§ **DATASET**
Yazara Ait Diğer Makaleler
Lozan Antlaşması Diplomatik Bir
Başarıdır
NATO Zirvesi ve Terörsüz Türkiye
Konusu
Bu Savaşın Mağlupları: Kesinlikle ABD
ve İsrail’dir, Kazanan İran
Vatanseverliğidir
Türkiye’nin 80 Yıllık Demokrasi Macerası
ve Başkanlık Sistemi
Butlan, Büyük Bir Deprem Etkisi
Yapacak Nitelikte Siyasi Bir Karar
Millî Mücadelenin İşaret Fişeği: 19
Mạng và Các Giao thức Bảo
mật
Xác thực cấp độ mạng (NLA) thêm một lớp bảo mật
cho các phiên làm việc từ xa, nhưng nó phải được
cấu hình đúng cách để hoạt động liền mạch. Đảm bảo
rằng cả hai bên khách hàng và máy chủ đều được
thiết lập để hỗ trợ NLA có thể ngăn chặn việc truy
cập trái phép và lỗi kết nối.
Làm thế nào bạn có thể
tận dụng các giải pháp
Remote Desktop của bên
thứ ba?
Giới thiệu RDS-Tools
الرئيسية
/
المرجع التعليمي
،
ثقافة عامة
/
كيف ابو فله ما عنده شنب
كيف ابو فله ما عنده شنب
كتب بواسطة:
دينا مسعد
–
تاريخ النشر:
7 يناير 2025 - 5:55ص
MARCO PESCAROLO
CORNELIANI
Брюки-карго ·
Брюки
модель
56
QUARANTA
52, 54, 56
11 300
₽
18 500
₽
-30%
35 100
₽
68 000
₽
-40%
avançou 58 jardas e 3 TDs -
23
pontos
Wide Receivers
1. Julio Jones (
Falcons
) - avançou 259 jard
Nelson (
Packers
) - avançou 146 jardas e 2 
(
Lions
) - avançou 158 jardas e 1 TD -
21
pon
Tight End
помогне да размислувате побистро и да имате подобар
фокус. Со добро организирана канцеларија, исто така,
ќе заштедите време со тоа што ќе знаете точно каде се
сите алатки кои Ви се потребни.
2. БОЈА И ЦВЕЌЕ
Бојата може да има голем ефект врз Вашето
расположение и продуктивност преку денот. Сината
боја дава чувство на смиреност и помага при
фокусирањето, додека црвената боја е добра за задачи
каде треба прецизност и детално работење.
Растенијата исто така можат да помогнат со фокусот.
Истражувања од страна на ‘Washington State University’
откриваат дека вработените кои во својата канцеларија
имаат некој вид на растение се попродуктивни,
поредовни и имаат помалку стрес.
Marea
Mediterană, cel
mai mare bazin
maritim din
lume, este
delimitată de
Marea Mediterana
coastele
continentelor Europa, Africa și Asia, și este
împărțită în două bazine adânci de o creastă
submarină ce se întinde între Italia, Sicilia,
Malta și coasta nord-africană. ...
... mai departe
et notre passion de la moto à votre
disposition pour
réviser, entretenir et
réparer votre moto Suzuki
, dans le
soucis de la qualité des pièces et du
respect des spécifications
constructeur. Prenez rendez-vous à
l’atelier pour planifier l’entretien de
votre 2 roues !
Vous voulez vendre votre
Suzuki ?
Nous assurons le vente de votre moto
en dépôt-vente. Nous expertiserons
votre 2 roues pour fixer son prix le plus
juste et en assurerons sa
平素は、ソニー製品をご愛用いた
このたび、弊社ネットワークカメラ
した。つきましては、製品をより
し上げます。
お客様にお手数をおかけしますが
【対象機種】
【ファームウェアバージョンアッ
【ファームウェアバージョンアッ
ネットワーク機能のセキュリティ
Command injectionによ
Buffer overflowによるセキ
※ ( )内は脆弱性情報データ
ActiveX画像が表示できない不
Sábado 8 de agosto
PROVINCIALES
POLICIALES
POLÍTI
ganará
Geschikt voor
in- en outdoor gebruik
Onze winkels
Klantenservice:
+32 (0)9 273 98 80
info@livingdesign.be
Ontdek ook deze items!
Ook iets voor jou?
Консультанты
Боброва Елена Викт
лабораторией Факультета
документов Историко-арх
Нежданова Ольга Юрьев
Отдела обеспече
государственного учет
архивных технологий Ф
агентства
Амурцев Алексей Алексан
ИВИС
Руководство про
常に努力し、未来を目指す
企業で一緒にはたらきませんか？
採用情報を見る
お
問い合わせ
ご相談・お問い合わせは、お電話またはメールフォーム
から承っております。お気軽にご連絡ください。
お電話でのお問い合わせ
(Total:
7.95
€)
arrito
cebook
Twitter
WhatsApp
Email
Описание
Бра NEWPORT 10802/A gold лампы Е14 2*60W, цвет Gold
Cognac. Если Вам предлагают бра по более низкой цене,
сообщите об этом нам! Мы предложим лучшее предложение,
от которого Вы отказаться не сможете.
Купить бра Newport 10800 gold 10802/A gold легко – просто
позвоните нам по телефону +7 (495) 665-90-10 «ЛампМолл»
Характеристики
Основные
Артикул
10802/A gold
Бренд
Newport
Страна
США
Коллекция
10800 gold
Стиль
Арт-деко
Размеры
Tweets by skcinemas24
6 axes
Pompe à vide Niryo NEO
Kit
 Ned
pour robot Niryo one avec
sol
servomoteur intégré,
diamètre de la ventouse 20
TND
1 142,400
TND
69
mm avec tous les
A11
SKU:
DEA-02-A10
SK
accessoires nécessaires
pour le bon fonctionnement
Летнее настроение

§ **PROBLEM TO WORK ON**
Copy all of the data. Keep every word exactly as it is.

§ **RESPONSE AREA**
Yazara Ait Diğer Makaleler
Lozan Antlaşması Diplomatik Bir
Başarıdır
NATO Zirvesi ve Terörsüz Türkiye
Konusu
Bu Savaşın Mağlupları: Kesinlikle ABD
ve İsrail’dir, Kazanan İran
Vatanseverliğidir
Türkiye’nin 80 Yıllık Demokrasi Macerası
ve Başkanlık Sistemi
Butlan, Büyük Bir Deprem Etkisi
Yapacak Nitelikte Siyasi Bir Karar
Millî Mücadelenin İşaret Fişeği: 19
Mạng và Các Giao thức Bảo
mật
Xác thực cấp độ mạng (NLA) thêm một lớp bảo mật
cho các phiên làm việc từ xa, nhưng nó phải được
cấu hình đúng cách để hoạt động liền mạch. Đảm bảo
rằng cả hai bên khách hàng và máy chủ đều được
thiết lập để hỗ trợ NLA có thể ngăn chặn việc truy
cập trái phép và lỗi kết nối.
Làm thế nào bạn có thể
tận dụng các giải pháp
Remote Desktop của bên
thứ ba?
Giới thiệu RDS-Tools
الرئيسية
/
المرجع التعليمي
،
ثقافة عامة
/
كيف ابو فله ما عنده شنب
كيف ابو فله ما عنده شنب
كتب بواسطة:
دينا مسعد
–
تاريخ النشر:
7 يناير 2025 - 5:55ص
MARCO PESCAROLO
CORNELIANI
Брюки-карго ·
Брюки
модель
56
QUARANTA
52, 54, 56
11 300
₽
18 500
₽
-30%
35 100
₽
68 000
₽
-40%
avançou 58 jardas e 3 TDs -
23
pontos
Wide Receivers
1. Julio Jones (
Falcons
) - avançou 259 jard
Nelson (
Packers
) - avançou 146 jardas e 2 
(
Lions
) - avançou 158 jardas e 1 TD -
21
pon
Tight End
помогне да размислувате побистро и да имате подобар
фокус. Со добро организирана канцеларија, исто така,
ќе заштедите време со тоа што ќе знаете точно каде се
сите алатки кои Ви се потребни.
2. БОЈА И ЦВЕЌЕ
Бојата може да има голем ефект врз Вашето
расположение и продуктивност преку денот. Сината
боја дава чувство на смиреност и помага при
фокусирањето, додека црвената боја е добра за задачи
каде треба прецизност и детално работење.
Растенијата исто така можат да помогнат со фокусот.
Истражувања од страна на ‘Washington State University’
откриваат дека вработените кои во својата канцеларија
имаат некој вид на растение се попродуктивни,
поредовни и имаат помалку стрес.
Marea
Mediterană, cel
mai mare bazin
maritim din
lume, este
delimitată de
Marea Mediterana
coastele
continentelor Europa, Africa și Asia, și este
împărțită în două bazine adânci de o creastă
submarină ce se întinde între Italia, Sicilia,
Malta și coasta nord-africană. ...
... mai departe
et notre passion de la moto à votre
disposition pour
réviser, entretenir et
réparer votre moto Suzuki
, dans le
soucis de la qualité des pièces et du
respect des spécifications
constructeur. Prenez rendez-vous à
l’atelier pour planifier l’entretien de
votre 2 roues !
Vous voulez vendre votre
Suzuki ?
Nous assurons le vente de votre moto
en dépôt-vente. Nous expertiserons
votre 2 roues pour fixer son prix le plus
juste et en assurerons sa
平素は、ソニー製品をご愛用いた
このたび、弊社ネットワークカメラ
した。つきましては、製品をより
し上げます。
お客様にお手数をおかけしますが
【対象機種】
【ファームウェアバージョンアッ
【ファームウェアバージョンアッ
ネットワーク機能のセキュリティ
Command injectionによ
Buffer overflowによるセキ
※ ( )内は脆弱性情報データ
ActiveX画像が表示できない不
Sábado 8 de agosto
PROVINCIALES
POLICIALES
POLÍTI
ganará
Geschikt voor
in- en outdoor gebruik
Onze winkels
Klantenservice:
+32 (0)9 273 98 80
info@livingdesign.be
Ontdek ook deze items!
Ook iets voor jou?
Консультанты
Боброва Елена Викт
лабораторией Факультета
документов Историко-арх
Нежданова Ольга Юрьев
Отдела обеспече
государственного учет
архивных технологий Ф
агентства
Амурцев Алексей Алексан
ИВИС
Руководство про
常に努力し、未来を目指す
企業で一緒にはたらきませんか？
採用情報を見る
お
問い合わせ
ご相談・お問い合わせは、お電話またはメールフォーム
から承っております。お気軽にご連絡ください。
お電話でのお問い合わせ
(Total:
7.95
€)
arrito
cebook
Twitter
WhatsApp
Email
Описание
Бра NEWPORT 10802/A gold лампы Е14 2*60W, цвет Gold
Cognac. Если Вам предлагают бра по более низкой цене,
сообщите об этом нам! Мы предложим лучшее предложение,
от которого Вы отказаться не сможете.
Купить бра Newport 10800 gold 10802/A gold легко – просто
позвоните нам по телефону +7 (495) 665-90-10 «ЛампМолл»
Характеристики
Основные
Артикул
10802/A gold
Бренд
Newport
Страна
США
Коллекция
10800 gold
Стиль
Арт-деко
Размеры
Tweets by skcinemas24
6 axes
Pompe à vide Niryo NEO
Kit
 Ned
pour robot Niryo one avec
sol
servomoteur intégré,
diamètre de la ventouse 20
TND
1 142,400
TND
69
mm avec tous les
A11
SKU:
DEA-02-A10
SK
accessoires nécessaires
pour le bon fonctionnement
Летнее настроение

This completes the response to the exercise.